Alih-alih menjawab, Pangeran Arka justru mendekat kearah Arsya. Pria itu terus memandang Arsya dengan tatapan seperti anak kecil yang menemukan mainan baru. Seringai kembali muncul di wajah tampannya saat Arka sampai tepat di depan Arsya. Dengan jarak sedekat itu dan perbedaan tinggi mereka yang mencolok. Arsya pun terpaksa harus mendongak untuk dapat memandang wajah tampan Arka. Hingga aroma menyegarkan dari tubuh Arka memenuhi udara yang dihirup Arsya.

"Aku senang lidah tajam mu sudah kembali seperti semula. Aku yakin kamu sudah tidak lagi merasa nervous." Ucap Arka sambil memutar tubuh Arsya agar kembali memandang lukisan keluarga bermata hijau itu lagi. Tanpa melepaskan tangannya dari bahu Arsya. Arka pun kembali bersuara di antara debaran jantung Arsya bertambah kencang setiap detiknya.

"Dengarkan baik-baik dan jangan menyela dulu." Arka memulai dengan suara dan tubuh yang terasa begitu dekat dengan Arsya. Hingga sensasi aneh kembali dirasakan Arsya. "Itu adalah lukisan terakhir dari keluarga Shahenda. Lukisan yang berhasil diselesaikan sebelum Putri Feyna, gadis yang memiliki tanda lahir yang sama denganmu itu, melarikan diri dari Istana dan Kerajaan ini. Sebelum sisa anggota keluarga lainnya meninggal di malam yang sama saat sebuah tragedy menimpa mereka."

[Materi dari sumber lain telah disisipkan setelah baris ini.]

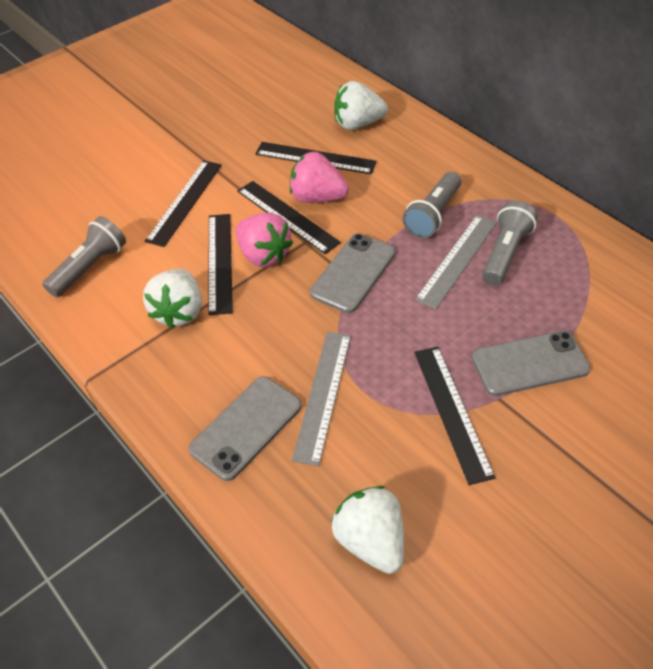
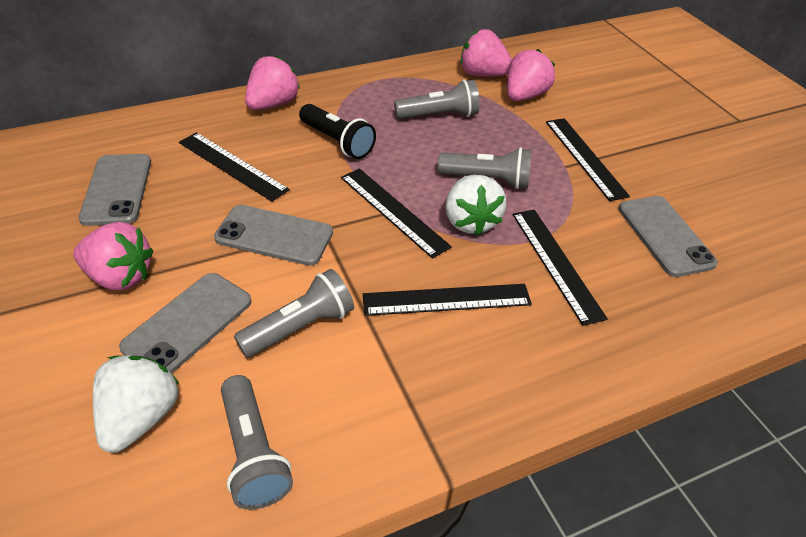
black flashlight: none = 0 -> [299,104,376,159] = 1
grey flashlight: [42,216,126,297] [403,172,461,238] [482,201,538,285] = 3 -> [221,375,293,510] [234,269,354,358] [394,80,480,119] [438,147,532,189] = 4
grey phone: [188,376,302,481] [310,233,396,313] [472,331,591,396] = 3 -> [79,154,151,226] [119,273,252,374] [214,205,333,266] [618,196,718,277] = 4
grey ruler: [292,332,351,466] [415,215,497,309] = 2 -> none = 0
pink strawberry: [236,213,293,267] [290,152,349,203] = 2 -> [73,222,153,290] [245,56,300,110] [460,29,512,76] [507,49,555,101] = 4
white strawberry: [143,269,202,329] [331,486,404,574] [334,81,388,130] = 3 -> [93,355,179,453] [446,175,506,236] = 2

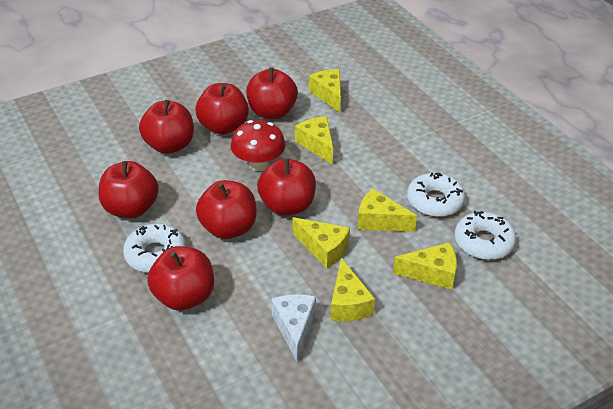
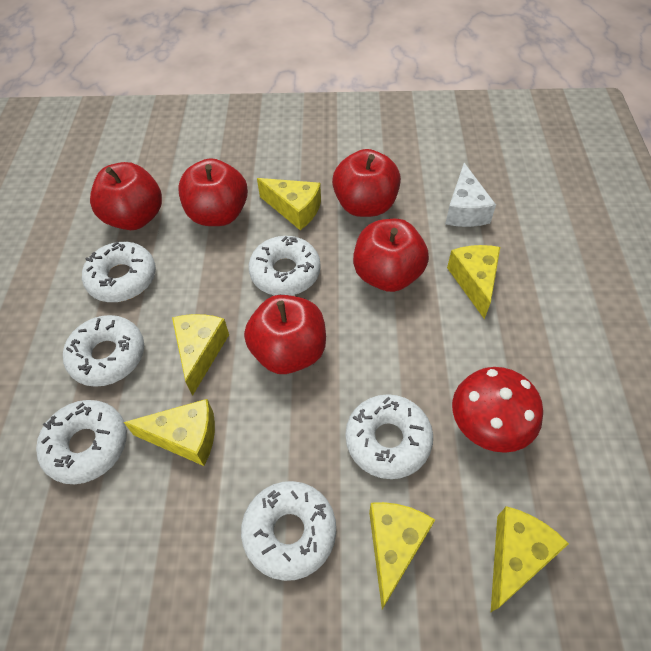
red apple: [99,161,159,218] [139,100,194,154] [147,246,214,311] [196,83,249,135] [196,180,257,239] [246,67,298,119] [257,158,316,216] = 7 -> [90,162,162,230] [178,158,248,226] [244,295,326,374] [332,149,401,217] [353,219,429,292] = 5
white donut: [123,224,186,273] [407,173,465,217] [455,211,516,260] = 3 -> [36,400,127,484] [63,315,144,387] [82,242,156,302] [241,481,336,581] [249,236,321,296] [346,394,433,479] = 6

"Ah! Aku tau!" Arsya menyela tanpa sadar. Karena memang sekarang pikirannya begitu fokus mengikuti cerita dari Arka. Arsya pun lupa peringatan awal dari nya. "Kalian berpikir aku memiliki hubungan dengan keluarga ini. Karena nama Shahenda ku, iya 'kan? Juga mata hijauku?"